Action item
Would you output the listing exactly, with every image omitted?

Provided information
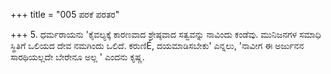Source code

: +++
title = "005 ಪರಕೆ ಪರತರ"

+++
5. ಧರ್ಮರಾಯನು 'ಕೈವಲ್ಯಕ್ಕೆ ಕಾರಣವಾದ ಶ್ರೇಷ್ಠವಾದ ಸತ್ವವನ್ನು ನಾವಿಂದು ಕಂಡೆವು. ಮುನಿಜನಗಳ ಸಮಾಧಿ ಸ್ಥಿತಿಗೆ ಒಲಿಯದ ದೇವ ನಮಗಿಂದು ಒಲಿದೆ. ಕರುಣಿÉ, ದಯಮಾಡಿಸಬೇಕು' ಎನ್ನಲು, 'ನಾವೀಗ ಈ ಅರ್ಜುನನ ಸಾರಥಿಯಲ್ಲದೇ ಬೇರೇನೂ ಅಲ್ಲ ' ಎಂದನು ಕೃಷ್ಣ.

Response to the exercise
Source code

: +++
title = "005 ಪರಕೆ ಪರತರ"

+++
5. ಧರ್ಮರಾಯನು 'ಕೈವಲ್ಯಕ್ಕೆ ಕಾರಣವಾದ ಶ್ರೇಷ್ಠವಾದ ಸತ್ವವನ್ನು ನಾವಿಂದು ಕಂಡೆವು. ಮುನಿಜನಗಳ ಸಮಾಧಿ ಸ್ಥಿತಿಗೆ ಒಲಿಯದ ದೇವ ನಮಗಿಂದು ಒಲಿದೆ. ಕರುಣಿÉ, ದಯಮಾಡಿಸಬೇಕು' ಎನ್ನಲು, 'ನಾವೀಗ ಈ ಅರ್ಜುನನ ಸಾರಥಿಯಲ್ಲದೇ ಬೇರೇನೂ ಅಲ್ಲ ' ಎಂದನು ಕೃಷ್ಣ.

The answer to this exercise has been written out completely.